# [Provided data]
○ ○ ○ ○ ○
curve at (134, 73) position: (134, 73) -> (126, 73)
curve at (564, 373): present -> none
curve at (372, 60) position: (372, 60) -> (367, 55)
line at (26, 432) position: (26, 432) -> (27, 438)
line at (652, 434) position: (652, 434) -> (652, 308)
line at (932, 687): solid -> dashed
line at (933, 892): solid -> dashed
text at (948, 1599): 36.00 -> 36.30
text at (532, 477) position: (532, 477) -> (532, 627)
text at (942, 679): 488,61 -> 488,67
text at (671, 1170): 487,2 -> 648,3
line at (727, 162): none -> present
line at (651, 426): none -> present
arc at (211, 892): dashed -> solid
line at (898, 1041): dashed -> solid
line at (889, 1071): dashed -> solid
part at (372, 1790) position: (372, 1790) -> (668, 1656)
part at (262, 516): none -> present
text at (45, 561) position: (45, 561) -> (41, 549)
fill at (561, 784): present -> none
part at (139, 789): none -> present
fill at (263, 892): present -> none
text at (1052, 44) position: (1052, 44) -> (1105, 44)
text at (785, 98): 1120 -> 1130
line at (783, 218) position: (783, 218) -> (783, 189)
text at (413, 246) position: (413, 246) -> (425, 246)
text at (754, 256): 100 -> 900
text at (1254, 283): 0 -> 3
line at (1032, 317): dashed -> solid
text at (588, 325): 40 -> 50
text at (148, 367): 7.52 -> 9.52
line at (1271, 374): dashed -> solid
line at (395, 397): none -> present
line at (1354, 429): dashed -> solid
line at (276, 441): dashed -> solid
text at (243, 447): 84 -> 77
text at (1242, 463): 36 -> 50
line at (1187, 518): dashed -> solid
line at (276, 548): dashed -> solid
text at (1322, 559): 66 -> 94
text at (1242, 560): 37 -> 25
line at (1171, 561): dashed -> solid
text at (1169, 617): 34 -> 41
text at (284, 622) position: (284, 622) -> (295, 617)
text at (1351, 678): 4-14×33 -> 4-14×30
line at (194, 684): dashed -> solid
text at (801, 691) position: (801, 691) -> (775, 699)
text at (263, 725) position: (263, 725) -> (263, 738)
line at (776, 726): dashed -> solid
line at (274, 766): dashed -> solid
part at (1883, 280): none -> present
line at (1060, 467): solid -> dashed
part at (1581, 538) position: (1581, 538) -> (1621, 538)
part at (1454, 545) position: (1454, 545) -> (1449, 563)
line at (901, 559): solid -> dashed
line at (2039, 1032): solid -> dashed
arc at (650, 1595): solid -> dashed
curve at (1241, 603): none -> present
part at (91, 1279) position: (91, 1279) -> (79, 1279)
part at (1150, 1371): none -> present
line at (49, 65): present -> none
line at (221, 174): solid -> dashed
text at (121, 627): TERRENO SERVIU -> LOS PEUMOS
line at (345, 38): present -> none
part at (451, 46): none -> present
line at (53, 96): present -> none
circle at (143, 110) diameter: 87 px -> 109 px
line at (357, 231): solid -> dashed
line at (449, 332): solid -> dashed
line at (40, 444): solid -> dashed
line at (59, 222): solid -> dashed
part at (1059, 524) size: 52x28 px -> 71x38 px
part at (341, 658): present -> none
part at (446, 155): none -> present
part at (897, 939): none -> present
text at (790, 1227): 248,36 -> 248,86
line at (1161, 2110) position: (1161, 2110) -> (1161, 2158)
○ ○ ○ ○ ○
# [Work instructions]
Reproduce the material above with every instance of "dashed" swapped for "broken", keeping everything else unchanged.

# [Complete output]
curve at (134, 73) position: (134, 73) -> (126, 73)
curve at (564, 373): present -> none
curve at (372, 60) position: (372, 60) -> (367, 55)
line at (26, 432) position: (26, 432) -> (27, 438)
line at (652, 434) position: (652, 434) -> (652, 308)
line at (932, 687): solid -> broken
line at (933, 892): solid -> broken
text at (948, 1599): 36.00 -> 36.30
text at (532, 477) position: (532, 477) -> (532, 627)
text at (942, 679): 488,61 -> 488,67
text at (671, 1170): 487,2 -> 648,3
line at (727, 162): none -> present
line at (651, 426): none -> present
arc at (211, 892): broken -> solid
line at (898, 1041): broken -> solid
line at (889, 1071): broken -> solid
part at (372, 1790) position: (372, 1790) -> (668, 1656)
part at (262, 516): none -> present
text at (45, 561) position: (45, 561) -> (41, 549)
fill at (561, 784): present -> none
part at (139, 789): none -> present
fill at (263, 892): present -> none
text at (1052, 44) position: (1052, 44) -> (1105, 44)
text at (785, 98): 1120 -> 1130
line at (783, 218) position: (783, 218) -> (783, 189)
text at (413, 246) position: (413, 246) -> (425, 246)
text at (754, 256): 100 -> 900
text at (1254, 283): 0 -> 3
line at (1032, 317): broken -> solid
text at (588, 325): 40 -> 50
text at (148, 367): 7.52 -> 9.52
line at (1271, 374): broken -> solid
line at (395, 397): none -> present
line at (1354, 429): broken -> solid
line at (276, 441): broken -> solid
text at (243, 447): 84 -> 77
text at (1242, 463): 36 -> 50
line at (1187, 518): broken -> solid
line at (276, 548): broken -> solid
text at (1322, 559): 66 -> 94
text at (1242, 560): 37 -> 25
line at (1171, 561): broken -> solid
text at (1169, 617): 34 -> 41
text at (284, 622) position: (284, 622) -> (295, 617)
text at (1351, 678): 4-14×33 -> 4-14×30
line at (194, 684): broken -> solid
text at (801, 691) position: (801, 691) -> (775, 699)
text at (263, 725) position: (263, 725) -> (263, 738)
line at (776, 726): broken -> solid
line at (274, 766): broken -> solid
part at (1883, 280): none -> present
line at (1060, 467): solid -> broken
part at (1581, 538) position: (1581, 538) -> (1621, 538)
part at (1454, 545) position: (1454, 545) -> (1449, 563)
line at (901, 559): solid -> broken
line at (2039, 1032): solid -> broken
arc at (650, 1595): solid -> broken
curve at (1241, 603): none -> present
part at (91, 1279) position: (91, 1279) -> (79, 1279)
part at (1150, 1371): none -> present
line at (49, 65): present -> none
line at (221, 174): solid -> broken
text at (121, 627): TERRENO SERVIU -> LOS PEUMOS
line at (345, 38): present -> none
part at (451, 46): none -> present
line at (53, 96): present -> none
circle at (143, 110) diameter: 87 px -> 109 px
line at (357, 231): solid -> broken
line at (449, 332): solid -> broken
line at (40, 444): solid -> broken
line at (59, 222): solid -> broken
part at (1059, 524) size: 52x28 px -> 71x38 px
part at (341, 658): present -> none
part at (446, 155): none -> present
part at (897, 939): none -> present
text at (790, 1227): 248,36 -> 248,86
line at (1161, 2110) position: (1161, 2110) -> (1161, 2158)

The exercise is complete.